Analysis of the Influences of Sampling Bias and Class Imbalance on Performances of Probabilistic Liquefaction Models
Ji-Lei Hu,Xiao-Wei Tang,Jiang-Nan Qiu
DOI: https://doi.org/10.1061/(asce)gm.1943-5622.0000808
IF: 3.918
2016-01-01
International Journal of Geomechanics
Abstract:Sampling bias and class imbalance are important parts of model uncertainty that have a significant impact on the predictive probability of classification models. This study analyzed the influences of sampling bias and class imbalance on the performance of four common methods used in 10 models for seismic liquefactionBayesian network (BN), artificial neural network (ANN), logistic regression (LR), and support vector machine (SVM)using controlled experiments based on penetration test (SPT) data from 350 standard case histories. The data are divided into two data sets with class distributions of 150:150 and 200:100, which are separately stratified and sampled to obtain 11 different cases of distributions (10:90, 20:80, 25:75, 33:67, 40:60, 50:50, 60:40, 67:33, 75:25, 80:20, and 90:10) to quantify the predictive performance of the four models using statistical model validation metrics, such as overall accuracy, area under the receiver operating characteristic curve, precision, recall, and F-score.
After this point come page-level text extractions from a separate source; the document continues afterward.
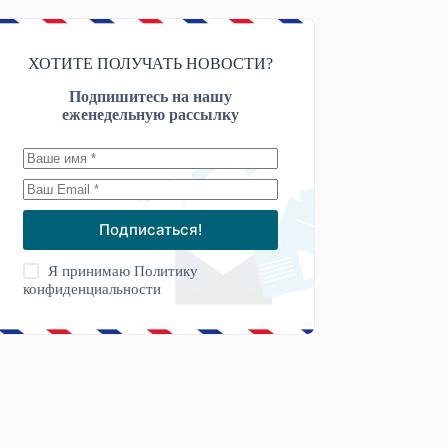
ХОТИТЕ ПОЛУЧАТЬ НОВОСТИ?
Подпишитесь на нашу
еженедельную рассылку
Подписаться!
Я принимаю
Политику
конфиденциальности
The experiments show that the best distribution of liquefaction samples for training is not a fixed point but, rather, a range. The authors suggest that the best range of sample distribution is from 1 to 1.5 (liquefaction/nonliquefaction) for the BN method, from 0.67 to 1 for the ANN method, approximately 0.5 for the LR model, and from 0.5 to 1 for the SVM method. Furthermore, oversampling technology was used to try to improve the predictive capability of the four models for two samples (10:90 and 90:10) with bad class imbalance and sampling bias. The predictive performance of the oversampled sample considerably improved over the original samples with bad class imbalance and sampling bias for the LR model and the SVM polynomial (SVM-Pol) model rather than for the BN maximum likelihood estimation (BN-MLE) model and the ANN radial basis function (ANN-RBF) model. In addition, in the fields with unknown real distribution of classes in the population, when a training sample contains severe class imbalance or sampling bias, the authors recommend that researchers choose an oversampled sample that has the same class distribution as the population of the collected data to ensure optimal performance.